*REQUISITO A*.
Traduzca al inglés la siguiente oración del texto de la página: "Si existe una serie que resida sobre el encanto particular de su protagonista es esta."
*REQUISITO B*.
Duplique literalmente el fragmento del texto de la página que va desde "Centrada en los" hasta "el tambaleante edificio.".

*TEXTO DE LA PÁGINA*.

Era inimaginable que Lizzy Caplan pudiera acabar envuelta en un personaje tan complejo como el de Virginia Johnson. Y sin embargo ella es la fiesta de la velada

David Trueba

Después de la espesa decepción que significó la última temporada de Mad Men, donde no se alcanzó el listón anterior, es difícil no preguntarse sobre las condiciones de expansión de las series de tele. Reconocidas por el aprecio popular con un enganche que se retrotrae a la serialidad en la literatura, cada vez es más complejo enfrentarse a una nueva temporada sin el pavor a quedarse por debajo de las expectativas. Para lograrlo, no es raro que muchos creadores recurran a la mezcla de tiempos, indagando en la infancia de los personajes, en episodios que forjaron su carácter. Así ha arrancado Boardwalk Empire, con los dos tiempos entre el Nucky Thompson crepuscular y el niño Nucky Thompson barriendo las aceras del recién levantado paseo marítimo de Atlantic City. Es un equilibrio difícil que no ha funcionado en otras ocasiones porque levanta en imágenes lo que en temporadas iniciales era un enigma, un oscuro rincón del pasado, y lo evidente es siempre mucho menos enriquecedor que lo sugerido.

La segunda temporada de Master of Sex, después de una primera donde se alzó como la serie adulta más estimulante de la programación, sufre de un peligro similar. En este caso las tramas secundarias tienen que dotarse de personalidad y no siempre logran el interés. Si existe una serie que resida sobre el encanto particular de su protagonista es esta. Era inimaginable que Lizzy Caplan cuando hacía de amiga insidiosa de Lindsay Lohan en Chicas malas pudiera acabar envuelta en un personaje tan complejo como el de Virginia Johnson, la sexóloga que junto al doctor Masters desarrolló un estudio sobre estimulación y cópula a partir de 1957. Y sin embargo ella es la fiesta de la velada.

Centrada en los encuentros sexuales de ambos doctores, la segunda temporada oscila entre capítulos de una intensidad casi teatral, donde uno de ellos transcurre íntegro entre las cuatro paredes de la habitación de hotel, hasta los apuntes de reflexión social sobre asuntos raciales, identidad sexual e impotencia. A ratos se percibe demasiado el esfuerzo por hinchar las tramas, por llenarlo de líneas de conflicto, una artificiosidad que contrasta con la evidencia de que la personalidad de su protagonista es el mejor andamio para sostener el tambaleante edificio.

*DATOS EN BRUTO*.
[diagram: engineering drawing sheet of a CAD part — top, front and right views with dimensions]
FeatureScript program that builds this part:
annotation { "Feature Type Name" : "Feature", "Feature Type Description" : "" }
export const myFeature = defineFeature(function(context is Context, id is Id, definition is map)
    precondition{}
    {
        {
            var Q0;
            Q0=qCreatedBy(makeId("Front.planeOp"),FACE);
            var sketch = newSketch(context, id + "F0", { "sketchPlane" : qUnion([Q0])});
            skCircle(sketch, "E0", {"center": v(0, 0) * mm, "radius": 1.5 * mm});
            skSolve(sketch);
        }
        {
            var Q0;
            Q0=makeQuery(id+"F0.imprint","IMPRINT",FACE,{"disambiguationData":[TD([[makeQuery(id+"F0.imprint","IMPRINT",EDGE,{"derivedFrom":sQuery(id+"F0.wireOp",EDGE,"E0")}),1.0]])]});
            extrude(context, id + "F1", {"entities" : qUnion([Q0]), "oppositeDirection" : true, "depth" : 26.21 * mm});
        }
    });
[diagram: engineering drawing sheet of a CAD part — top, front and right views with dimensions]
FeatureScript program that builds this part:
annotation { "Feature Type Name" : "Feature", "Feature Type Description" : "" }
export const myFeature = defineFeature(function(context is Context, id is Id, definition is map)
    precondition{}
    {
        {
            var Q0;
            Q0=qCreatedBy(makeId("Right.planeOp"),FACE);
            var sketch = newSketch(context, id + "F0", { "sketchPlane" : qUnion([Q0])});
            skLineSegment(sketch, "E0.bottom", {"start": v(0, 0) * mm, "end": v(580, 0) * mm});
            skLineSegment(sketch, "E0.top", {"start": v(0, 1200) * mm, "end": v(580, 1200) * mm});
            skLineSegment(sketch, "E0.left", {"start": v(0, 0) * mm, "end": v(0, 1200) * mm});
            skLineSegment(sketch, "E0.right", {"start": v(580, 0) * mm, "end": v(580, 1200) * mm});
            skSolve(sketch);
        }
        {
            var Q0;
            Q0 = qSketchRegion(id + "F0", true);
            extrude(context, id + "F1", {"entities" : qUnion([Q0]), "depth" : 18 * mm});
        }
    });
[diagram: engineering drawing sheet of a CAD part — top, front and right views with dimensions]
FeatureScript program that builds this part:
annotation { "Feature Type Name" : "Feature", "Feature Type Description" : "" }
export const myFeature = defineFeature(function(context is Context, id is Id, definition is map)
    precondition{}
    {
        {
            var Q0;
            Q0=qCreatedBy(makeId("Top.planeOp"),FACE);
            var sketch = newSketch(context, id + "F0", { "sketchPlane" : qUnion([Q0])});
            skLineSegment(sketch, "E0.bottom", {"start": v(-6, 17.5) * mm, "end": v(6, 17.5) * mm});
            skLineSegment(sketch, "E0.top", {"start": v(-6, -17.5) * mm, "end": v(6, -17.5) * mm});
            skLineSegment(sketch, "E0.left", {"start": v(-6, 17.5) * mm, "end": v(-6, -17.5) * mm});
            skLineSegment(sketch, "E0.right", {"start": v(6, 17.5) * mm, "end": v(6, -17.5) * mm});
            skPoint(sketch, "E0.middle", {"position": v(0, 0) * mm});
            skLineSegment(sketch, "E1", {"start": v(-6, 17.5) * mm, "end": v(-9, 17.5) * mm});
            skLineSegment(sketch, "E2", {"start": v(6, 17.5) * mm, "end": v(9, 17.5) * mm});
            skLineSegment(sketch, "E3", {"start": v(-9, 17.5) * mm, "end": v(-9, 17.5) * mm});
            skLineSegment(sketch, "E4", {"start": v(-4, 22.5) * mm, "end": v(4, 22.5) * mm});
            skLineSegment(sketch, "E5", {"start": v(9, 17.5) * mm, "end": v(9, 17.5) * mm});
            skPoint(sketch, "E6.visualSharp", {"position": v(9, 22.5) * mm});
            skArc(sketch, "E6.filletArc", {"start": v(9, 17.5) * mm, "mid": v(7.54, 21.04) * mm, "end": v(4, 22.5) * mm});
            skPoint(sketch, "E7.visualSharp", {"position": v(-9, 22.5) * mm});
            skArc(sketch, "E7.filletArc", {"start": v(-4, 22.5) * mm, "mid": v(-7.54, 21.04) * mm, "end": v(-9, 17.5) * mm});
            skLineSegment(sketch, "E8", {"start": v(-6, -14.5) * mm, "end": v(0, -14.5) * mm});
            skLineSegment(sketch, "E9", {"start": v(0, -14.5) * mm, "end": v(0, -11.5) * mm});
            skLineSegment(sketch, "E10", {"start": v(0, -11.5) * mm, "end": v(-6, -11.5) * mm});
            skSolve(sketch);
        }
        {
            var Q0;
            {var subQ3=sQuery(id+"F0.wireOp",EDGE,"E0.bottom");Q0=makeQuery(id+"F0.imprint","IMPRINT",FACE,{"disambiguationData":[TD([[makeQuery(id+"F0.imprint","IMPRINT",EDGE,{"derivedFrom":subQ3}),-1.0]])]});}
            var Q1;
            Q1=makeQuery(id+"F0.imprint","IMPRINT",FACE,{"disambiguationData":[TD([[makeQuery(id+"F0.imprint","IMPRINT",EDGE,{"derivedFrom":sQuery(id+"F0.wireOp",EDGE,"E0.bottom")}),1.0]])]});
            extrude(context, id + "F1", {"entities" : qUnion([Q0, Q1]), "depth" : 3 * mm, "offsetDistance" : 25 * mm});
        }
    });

*RESPUESTA DEL EJERCICIO A*.
If there is a series that rests on the particular charm of its lead, it is this one.

*RESPUESTA DEL EJERCICIO B*.
Centrada en los encuentros sexuales de ambos doctores, la segunda temporada oscila entre capítulos de una intensidad casi teatral, donde uno de ellos transcurre íntegro entre las cuatro paredes de la habitación de hotel, hasta los apuntes de reflexión social sobre asuntos raciales, identidad sexual e impotencia. A ratos se percibe demasiado el esfuerzo por hinchar las tramas, por llenarlo de líneas de conflicto, una artificiosidad que contrasta con la evidencia de que la personalidad de su protagonista es el mejor andamio para sostener el tambaleante edificio.